Alliance concerned over NHS competition reforms
pharmafile | February 10, 2011 | News story | | Health and Social Care Bill, NHS, NHS Alliance, NHS reforms
The NHS Alliance has called on the Government to clarify major issues around the Health and Social Care Bill which it says could jeopardise the plans for clinically-led commissioning.
The organisation, which represents GPs and other primary care health professionals, says a poorly thought out and badly implemented reform could have significant consequences for the NHS and its patients.
Michael Sobanja, chief executive of the NHS Alliance, said: “Clinically-led commissioning, as proposed in the Bill, provides the best chance for the NHS to deliver a truly integrated care for its patients, where local needs are fully met. This is something we have long campaigned for, hence the full support we have shown the Government’s reforms over the past months.
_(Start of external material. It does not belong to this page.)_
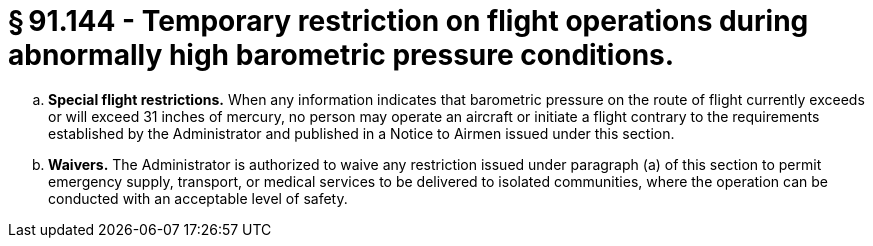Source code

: # § 91.144 - Temporary restriction on flight operations during abnormally high barometric pressure conditions.

[loweralpha]
. *Special flight restrictions.* When any information indicates that barometric pressure on the route of flight currently exceeds or will exceed 31 inches of mercury, no person may operate an aircraft or initiate a flight contrary to the requirements established by the Administrator and published in a Notice to Airmen issued under this section.
. *Waivers.* The Administrator is authorized to waive any restriction issued under paragraph (a) of this section to permit emergency supply, transport, or medical services to be delivered to isolated communities, where the operation can be conducted with an acceptable level of safety.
“However, some key aspects of the Bill leave open the possibility that service may become less integrated, less accountable, less fair and less transparent. So we need to make sure these are fully addressed.”
Sobanja was one of several experts who gave evidence on Tuesday to the committee of MPs charged with scrutinising the Bill.
The NHS Alliance calls for clear, written commitments from the Government on three key issues:
Competition: Competition should be used to stimulate greater integration of services and not fragment them. Specifically, the “Any Willing Provider” should be a policy which ensures that commissioners are able to nurture effective collaboration between diverse, innovative, high-quality providers and not a general policy which can be used to flood the provider market and undermine commissioning based on local needs.
Public Accountability: Commissioning should remain both now and in the future publicly accountable, a function that should be undertaken by statutory bodies acting on behalf of and accountable to local communities.
Making a commissioning-led NHS a reality: The rhetoric about a commissioning-led NHS must be cemented in reality – one that requires commissioners to work with providers, but to hold ultimate responsibility and authority to meet local needs; for regulators to act in a manner supportive of commissioning requirements; and for the national commissioning board to adopt a style of management which is truly enabling and empowering.
The NHS Alliance raised several more detailed issues, which it says require urgent written clarification in relation to the Bill itself. First of all is the question of whether GP commissioning consortia will be subject to the Freedom of Information Act – as they should be, in line with the Coalition Government’s core principles of openness and transparency. The Alliance says this must not become the territory of ‘commercial in confidence’ withholding of information about the use of public money.
Secondly, it says the Government should remove any tensions between section 24D of the Bill (the clause that requires practices to act in a manner consistent with consortia policy) and the duties conferred on individual GPs by the GMC and the contractual elements of practice-held contracts (GMS, PMS and others).
Finally it wants to see the adoption of maximum tariff pricing – i.e. allowing providers to compete on price – to be used only when the quality of a service can be guaranteed.
Mr Sobanja said he believed the “direction of travel” was absolutely right, but that the reforms needed to ensure the interests of public and patients came first. Other issues of accountability; equity and transparency also needed to be enshrined in the legislation.